Data Dashboard in Practice
Motivation
Approach dashboard building in a structured way, so that building new dashboards is just following a recipe and it can thus scale up well.
Unpivot Structure
At its base its the idea of unpivoting a several columns table into a 3 fixed columns table for any metric.
The Idea
Transform:
date | users | clicks | money | ranking |
---|---|---|---|---|
1 | 50 | 100 | 12EUR | 1 |
into:
date | metric | metric_value |
---|---|---|
1 | users | 50 |
1 | clicks | 100 |
1 | money | 12EUR |
1 | ranking | 1 |
This approach forces a fixed column structure and thus it becomes consistent to manipulate and easy to add new metrics.
To add interaction use for example Excel slicer on the metric, and plot the metric_value by date.
We end up with a report interface that shows many views in a compact way. For example 1 chart and 1 table + slicers to switch between dimensions, can show a lot of data in a small space.
Also this approach makes it easier to add dimensions into a report without having to change the report format considerably.
In reality we might want to add more columns as extra useful dimensions, like country, type, etc…
But once you keep using this structure as a base, there’s whole lot of methods developed for one report that you can then reuse for others.
De-duplication Problem
When including several breakdowns like country, be aware that some metrics can’t be summed up to get total, for example users in country. Imagine that same user has been in 2 countries in the same month, that in total sum would show up 2 times, inflating the number artificially.
To avoid the de-duplication problem, calculate the de-duped number upfront (in SQL) and include it in the data extract before going into dashboards.
Example:
Imagine in same month I’ve traveled between Estonia and Portugal, then data extract should look like:
date | metric | metric_value | country |
---|---|---|---|
month1 | users | 1 | Portugal |
month1 | users | 1 | Estonia |
month1 | users | 1 | All |
Data Querying (SQL)
- Use WITH statements on the sql query, to create more reusable and cleaner queries. Makes it easier to see (and understand) the sections to replace to get a new data point. Query can be structured like: “With filter1 as (…) and filter2 as (…) select …”
- Is better to run a separate sql for each dimension and join it afterwards. Instead of trying to do 1 massive sql query that collects everything but is hard to add/remove things. ( often is not possible to do that massive query on 1 go)
- Do an union of each query used, to join all the data at the end, each query should output the same columns.
- Crystallize queries into stored procedures of database UDF when the report is in final version, otherwise adds a big overhead into the development process.
The Date Dimension
Pull in an external table with all the date calculation needed and join on the day for example (or some attribute that makes sense). No need to keep rebuilding data functions for each data set, just need to make sure can join the data on some attribute.

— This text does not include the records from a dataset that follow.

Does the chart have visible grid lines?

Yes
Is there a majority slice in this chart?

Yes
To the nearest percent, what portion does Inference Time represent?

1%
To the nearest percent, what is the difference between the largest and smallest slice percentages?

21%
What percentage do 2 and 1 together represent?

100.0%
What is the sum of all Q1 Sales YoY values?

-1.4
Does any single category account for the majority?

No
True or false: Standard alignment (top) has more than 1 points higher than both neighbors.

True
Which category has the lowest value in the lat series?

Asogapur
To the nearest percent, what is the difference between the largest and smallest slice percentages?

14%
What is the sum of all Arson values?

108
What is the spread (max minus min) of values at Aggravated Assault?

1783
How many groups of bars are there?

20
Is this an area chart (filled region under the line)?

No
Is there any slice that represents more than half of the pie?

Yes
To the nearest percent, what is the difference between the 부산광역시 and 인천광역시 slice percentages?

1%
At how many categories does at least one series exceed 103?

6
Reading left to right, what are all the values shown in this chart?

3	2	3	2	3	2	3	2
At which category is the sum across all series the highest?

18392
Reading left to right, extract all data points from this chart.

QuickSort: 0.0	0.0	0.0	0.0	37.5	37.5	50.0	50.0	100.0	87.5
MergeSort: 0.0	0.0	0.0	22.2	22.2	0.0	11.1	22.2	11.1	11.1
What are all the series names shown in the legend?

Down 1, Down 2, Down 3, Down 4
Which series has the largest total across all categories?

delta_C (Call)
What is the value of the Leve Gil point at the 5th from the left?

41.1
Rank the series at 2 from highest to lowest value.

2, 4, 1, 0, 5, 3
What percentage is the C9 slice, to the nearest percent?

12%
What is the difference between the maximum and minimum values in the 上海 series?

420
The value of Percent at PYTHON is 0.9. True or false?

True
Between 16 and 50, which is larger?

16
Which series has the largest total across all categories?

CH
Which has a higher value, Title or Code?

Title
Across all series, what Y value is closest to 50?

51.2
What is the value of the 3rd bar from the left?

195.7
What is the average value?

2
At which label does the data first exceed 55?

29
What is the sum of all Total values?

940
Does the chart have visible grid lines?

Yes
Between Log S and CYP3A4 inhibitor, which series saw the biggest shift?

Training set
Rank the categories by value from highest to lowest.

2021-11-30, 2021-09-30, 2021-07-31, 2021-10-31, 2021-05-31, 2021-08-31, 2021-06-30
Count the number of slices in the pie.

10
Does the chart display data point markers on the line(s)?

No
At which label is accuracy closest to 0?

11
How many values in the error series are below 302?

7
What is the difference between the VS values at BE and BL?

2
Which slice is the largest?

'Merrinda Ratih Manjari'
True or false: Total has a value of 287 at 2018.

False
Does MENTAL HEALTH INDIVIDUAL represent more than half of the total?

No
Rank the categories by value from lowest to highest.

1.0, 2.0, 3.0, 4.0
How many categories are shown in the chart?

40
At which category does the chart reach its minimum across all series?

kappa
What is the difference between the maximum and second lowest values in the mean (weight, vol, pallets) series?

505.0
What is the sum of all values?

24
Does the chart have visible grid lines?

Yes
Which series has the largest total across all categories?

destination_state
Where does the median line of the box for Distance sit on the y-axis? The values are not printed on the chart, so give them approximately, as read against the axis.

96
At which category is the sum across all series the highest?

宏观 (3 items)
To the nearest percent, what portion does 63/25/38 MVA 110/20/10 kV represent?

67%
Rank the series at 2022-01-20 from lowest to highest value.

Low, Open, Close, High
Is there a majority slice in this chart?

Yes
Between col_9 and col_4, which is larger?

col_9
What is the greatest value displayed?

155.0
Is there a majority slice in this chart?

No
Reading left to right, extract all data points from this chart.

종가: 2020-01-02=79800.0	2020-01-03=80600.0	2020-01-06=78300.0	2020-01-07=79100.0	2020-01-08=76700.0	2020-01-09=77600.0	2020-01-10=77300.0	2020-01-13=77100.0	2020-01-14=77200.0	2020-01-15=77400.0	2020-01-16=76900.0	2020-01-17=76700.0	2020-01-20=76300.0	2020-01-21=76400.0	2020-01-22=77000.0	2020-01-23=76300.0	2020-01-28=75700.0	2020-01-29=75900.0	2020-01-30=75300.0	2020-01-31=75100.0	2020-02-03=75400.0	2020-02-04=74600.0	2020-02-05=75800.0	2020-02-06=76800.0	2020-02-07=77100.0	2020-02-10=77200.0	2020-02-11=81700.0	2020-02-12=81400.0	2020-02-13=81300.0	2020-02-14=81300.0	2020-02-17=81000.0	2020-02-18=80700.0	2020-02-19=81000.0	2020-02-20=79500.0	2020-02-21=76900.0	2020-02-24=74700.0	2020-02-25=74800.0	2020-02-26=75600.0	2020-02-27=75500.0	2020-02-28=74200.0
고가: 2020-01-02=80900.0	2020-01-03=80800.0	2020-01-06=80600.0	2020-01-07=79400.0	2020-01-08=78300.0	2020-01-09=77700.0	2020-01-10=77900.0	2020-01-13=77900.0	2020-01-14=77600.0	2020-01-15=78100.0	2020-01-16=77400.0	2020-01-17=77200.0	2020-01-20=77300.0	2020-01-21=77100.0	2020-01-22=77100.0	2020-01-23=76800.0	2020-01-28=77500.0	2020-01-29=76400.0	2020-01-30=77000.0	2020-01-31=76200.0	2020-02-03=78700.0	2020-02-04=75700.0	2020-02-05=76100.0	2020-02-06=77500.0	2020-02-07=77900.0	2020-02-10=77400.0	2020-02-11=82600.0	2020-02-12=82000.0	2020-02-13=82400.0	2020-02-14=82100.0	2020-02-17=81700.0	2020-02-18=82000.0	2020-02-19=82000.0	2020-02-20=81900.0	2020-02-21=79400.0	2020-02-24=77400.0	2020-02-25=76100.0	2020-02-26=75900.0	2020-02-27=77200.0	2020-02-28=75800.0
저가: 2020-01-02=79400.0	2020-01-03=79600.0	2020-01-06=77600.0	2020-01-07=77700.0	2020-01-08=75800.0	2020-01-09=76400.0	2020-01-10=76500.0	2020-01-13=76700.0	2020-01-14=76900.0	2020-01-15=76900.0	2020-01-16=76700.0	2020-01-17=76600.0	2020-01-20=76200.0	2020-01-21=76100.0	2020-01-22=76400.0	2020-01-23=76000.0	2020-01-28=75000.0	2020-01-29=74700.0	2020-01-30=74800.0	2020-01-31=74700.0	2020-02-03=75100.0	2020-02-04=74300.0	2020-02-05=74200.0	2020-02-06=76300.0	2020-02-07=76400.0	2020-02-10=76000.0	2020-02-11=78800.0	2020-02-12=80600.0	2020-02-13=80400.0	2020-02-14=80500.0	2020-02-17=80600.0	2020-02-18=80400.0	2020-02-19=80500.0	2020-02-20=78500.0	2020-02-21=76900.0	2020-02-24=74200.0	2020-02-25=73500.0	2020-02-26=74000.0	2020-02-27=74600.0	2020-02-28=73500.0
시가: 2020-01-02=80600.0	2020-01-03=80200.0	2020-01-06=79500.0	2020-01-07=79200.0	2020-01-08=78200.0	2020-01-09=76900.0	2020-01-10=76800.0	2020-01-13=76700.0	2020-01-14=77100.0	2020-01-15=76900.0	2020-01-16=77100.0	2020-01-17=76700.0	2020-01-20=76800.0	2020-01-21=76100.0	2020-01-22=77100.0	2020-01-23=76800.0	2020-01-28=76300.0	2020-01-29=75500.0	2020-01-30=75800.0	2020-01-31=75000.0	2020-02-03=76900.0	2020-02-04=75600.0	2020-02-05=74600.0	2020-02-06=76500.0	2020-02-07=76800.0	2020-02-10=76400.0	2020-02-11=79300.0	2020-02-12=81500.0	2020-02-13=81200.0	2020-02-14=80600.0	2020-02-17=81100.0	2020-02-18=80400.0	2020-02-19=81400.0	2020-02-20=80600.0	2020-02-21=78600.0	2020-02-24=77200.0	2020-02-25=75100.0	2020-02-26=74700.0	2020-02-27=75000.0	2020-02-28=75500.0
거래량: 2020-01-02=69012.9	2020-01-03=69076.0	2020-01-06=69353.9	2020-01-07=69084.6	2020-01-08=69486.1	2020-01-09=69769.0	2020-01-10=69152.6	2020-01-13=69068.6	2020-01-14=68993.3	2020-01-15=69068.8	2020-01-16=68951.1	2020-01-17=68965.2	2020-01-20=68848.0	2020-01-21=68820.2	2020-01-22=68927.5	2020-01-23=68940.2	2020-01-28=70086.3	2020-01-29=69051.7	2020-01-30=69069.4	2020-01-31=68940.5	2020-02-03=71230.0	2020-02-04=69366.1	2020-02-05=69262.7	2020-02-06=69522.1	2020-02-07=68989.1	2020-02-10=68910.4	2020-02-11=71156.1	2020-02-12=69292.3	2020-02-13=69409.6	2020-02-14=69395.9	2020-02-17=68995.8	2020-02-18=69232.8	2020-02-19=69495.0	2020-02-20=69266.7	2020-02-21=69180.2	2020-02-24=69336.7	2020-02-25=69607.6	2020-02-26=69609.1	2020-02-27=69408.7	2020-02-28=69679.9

For example a calculated date dimension: http://www.ipcdesigns.com/dim_date/
Doing the Unpivoting
In Excel: PowerQuery -> Unpivot
In Python: pandas.melt
MoM calculations
“Month on Month Growth” in power pivot DAX language:
Last Month:=CALCULATE(SUM(‘MYDATA’[metric_value]))
Prev. Month:=CALCULATE(SUM('‘MYDATA’[metric_value]),DATEADD('‘MYDATA’[Month],-1,MONTH))
MoM Change:=IF([Prev. Month],(CALCULATE(SUM('‘MYDATA’[metric_value]))-[Prev. Month])/[Prev. Month],BLANK())
Assorted Tips
- ETL often getting in the way: If ETL is slow and often fails, just run it with a day delay, that is depend on yesterday’s ETL, not today’s one. Almost always that will be done.
- Visualizations, Charts Axis Order: if for some reason the tool doing the visualizations does not support order, then add numeration into the metrics names. That will force it the right order.